Las potencias supremas de los cielos, presentándose en coro ante su soberano, escoltan llenas de temor el cuerpo purísimo que ha acogida a Dios; la preceden en la subida, invisibles, gritan a las huestes que están en las alturas: Mirad, llega la Madre de Dios, Reina del universo.
Alzad los dinteles y acoged con honores dignos del Reino ultramundano a Aquella que es la Madre de la Luz eterna. De hecho, gracias a Ella se ha llevado a cabo la salvación de todos los mortales. No podemos fijar en Ella nuestro rostro y es casi imposible no tributarle dignas alabanzas.
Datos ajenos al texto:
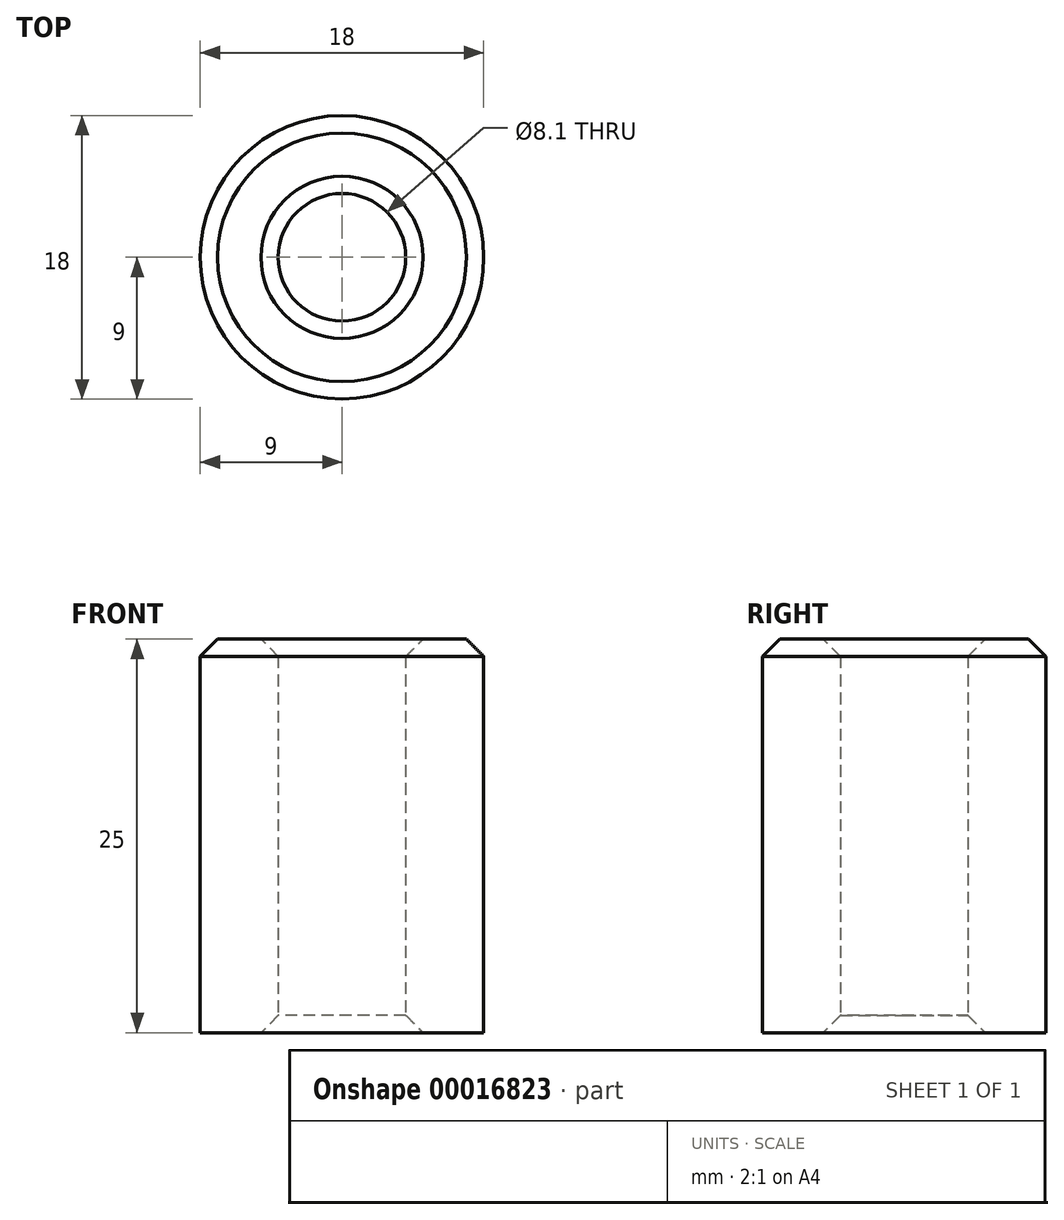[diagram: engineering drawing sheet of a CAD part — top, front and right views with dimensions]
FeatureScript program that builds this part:
annotation { "Feature Type Name" : "Feature", "Feature Type Description" : "" }
export const myFeature = defineFeature(function(context is Context, id is Id, definition is map)
    precondition{}
    {
        {
            var Q0;
            Q0=qCreatedBy(makeId("Top.planeOp"),FACE);
            var sketch = newSketch(context, id + "F0", { "sketchPlane" : qUnion([Q0])});
            skCircle(sketch, "E0", {"center": v(0, 0) * mm, "radius": 9 * mm});
            skCircle(sketch, "E1", {"center": v(0, 0) * mm, "radius": 4.05 * mm});
            skSolve(sketch);
        }
        {
            var Q0;
            Q0 = qSketchRegion(id + "F0", true);
            extrude(context, id + "F1", {"entities" : qUnion([Q0]), "depth" : 25 * mm});
        }
        {
            var Q0;
            Q0=makeQuery(id+"F1.opExtrude","CAP_EDGE",EDGE,{"disambiguationData":[OSD([sQuery(id+"F0.wireOp",EDGE,"E1")])],"isStart":false});
            var Q1;
            Q1=makeQuery(id+"F1.opExtrude","CAP_EDGE",EDGE,{"disambiguationData":[OSD([sQuery(id+"F0.wireOp",EDGE,"E0")])],"isStart":false});
            var Q2;
            Q2=makeQuery(id+"F1.opExtrude","CAP_EDGE",EDGE,{"disambiguationData":[OSD([sQuery(id+"F0.wireOp",EDGE,"E1")])],"isStart":true});
            chamfer(context, id + "F2", {"entities" : qUnion([Q0, Q1, Q2]), "width" : 1.1 * mm, "tangentPropagation" : true});
        }
    });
Su sobreeminencia excede a toda mente. Tú, oh Inmaculada Madre de Dios, que siempre vives junto a tu Rey e Hijo portador de vida, incesantemente intercedes para que sea preservado y salvado de todo ataque adverso tu nuevo pueblo: nosotros nos gozamos de tu protección, y por siglos, con todo esplendor, te proclamamos bienaventurada.
Cuando te marchaste, oh Madre de Dios, junto a Aquél que de ti nació inefablemente, estaban presentes Santiago, hermano de Dios y primer pontífice, junto a Pedro, venerabilísimo y sumo corífeo de los teólogos, y de todo el coro divino de los apóstoles.
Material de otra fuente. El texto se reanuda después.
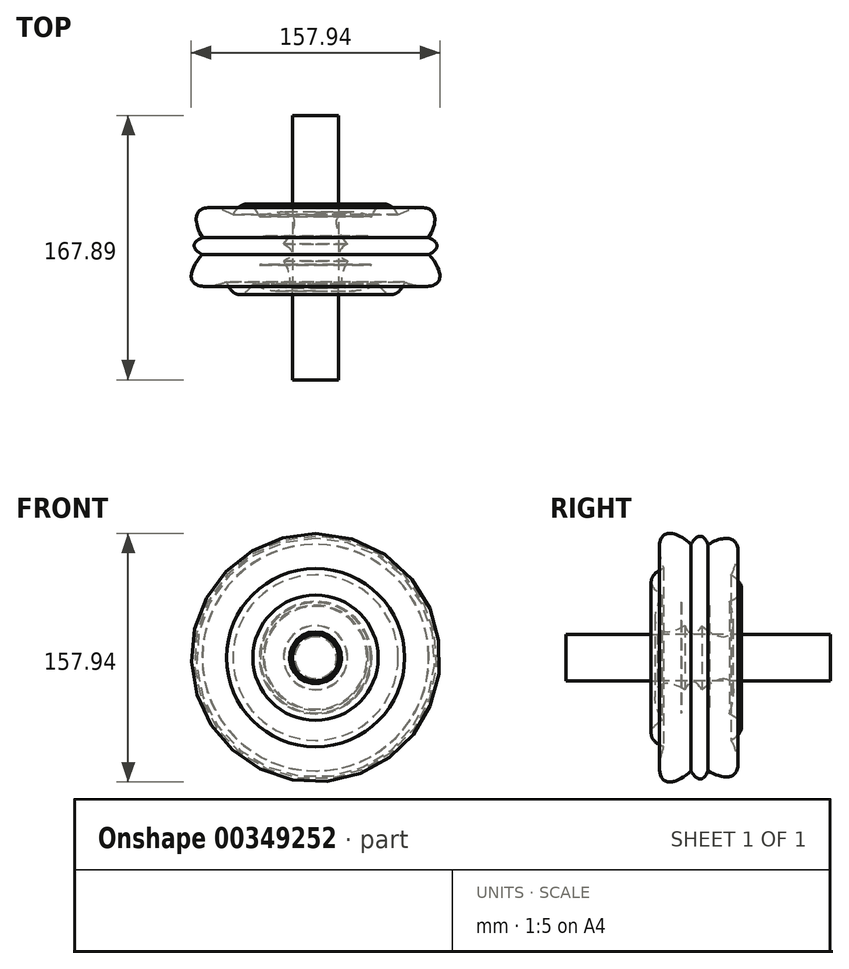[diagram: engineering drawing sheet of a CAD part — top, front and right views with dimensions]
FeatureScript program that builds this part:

Con himnos teológicos los apóstoles celebraban el divino y extraordinario misterio de la economía del Cristo Dios; y prestando los últimos cuidados a tu cuerpo, origen de vida y morada de Dios, se regocijaban, oh digna de todo canto.
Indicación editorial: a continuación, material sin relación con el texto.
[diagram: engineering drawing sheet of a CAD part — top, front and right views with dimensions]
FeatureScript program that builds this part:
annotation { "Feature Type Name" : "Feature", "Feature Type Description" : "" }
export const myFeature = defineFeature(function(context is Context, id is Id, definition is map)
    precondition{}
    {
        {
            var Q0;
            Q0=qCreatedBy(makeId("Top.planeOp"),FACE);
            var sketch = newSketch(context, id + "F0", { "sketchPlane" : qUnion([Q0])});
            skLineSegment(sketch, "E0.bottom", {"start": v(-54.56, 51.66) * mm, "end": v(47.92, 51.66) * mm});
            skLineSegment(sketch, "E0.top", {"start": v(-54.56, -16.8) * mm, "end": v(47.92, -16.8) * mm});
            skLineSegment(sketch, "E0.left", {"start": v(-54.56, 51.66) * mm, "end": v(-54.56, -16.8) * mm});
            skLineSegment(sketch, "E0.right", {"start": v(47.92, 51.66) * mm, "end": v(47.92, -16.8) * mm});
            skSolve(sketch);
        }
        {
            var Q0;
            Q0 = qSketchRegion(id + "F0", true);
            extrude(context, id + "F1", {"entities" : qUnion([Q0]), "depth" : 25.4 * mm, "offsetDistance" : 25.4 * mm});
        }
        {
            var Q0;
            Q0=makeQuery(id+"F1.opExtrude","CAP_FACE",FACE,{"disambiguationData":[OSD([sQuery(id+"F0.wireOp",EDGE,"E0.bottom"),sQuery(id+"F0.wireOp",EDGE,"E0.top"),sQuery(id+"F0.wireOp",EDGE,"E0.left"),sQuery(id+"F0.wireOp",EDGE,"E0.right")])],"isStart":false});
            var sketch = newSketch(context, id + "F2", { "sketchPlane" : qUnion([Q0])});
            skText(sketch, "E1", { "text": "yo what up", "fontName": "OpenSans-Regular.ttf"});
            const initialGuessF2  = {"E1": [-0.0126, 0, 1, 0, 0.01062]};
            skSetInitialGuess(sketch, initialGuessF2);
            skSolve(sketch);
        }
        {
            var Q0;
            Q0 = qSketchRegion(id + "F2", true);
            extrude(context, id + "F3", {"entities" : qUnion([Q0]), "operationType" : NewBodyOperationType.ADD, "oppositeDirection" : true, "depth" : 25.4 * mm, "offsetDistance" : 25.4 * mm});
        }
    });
Desde lo alto las santísimas y nobilísimas huestes angélicas miraban con estupor el prodigio y, con la cabeza inclinada, las unas a las otras se gritaban : Alzad los dinteles, y acoged a Aquella que ha dado a luz al Creador del cielo y de la tierra; celebremos con himnos de gloria el cuerpo santo y venerable que ha hospedado al Señor que a nosotros no se nos ha dado a contemplar. Y nosotros, festejando tu memoria, a ti gritamos, oh digna de todo canto: Alza la frente de los cristianos y salva nuestras almas.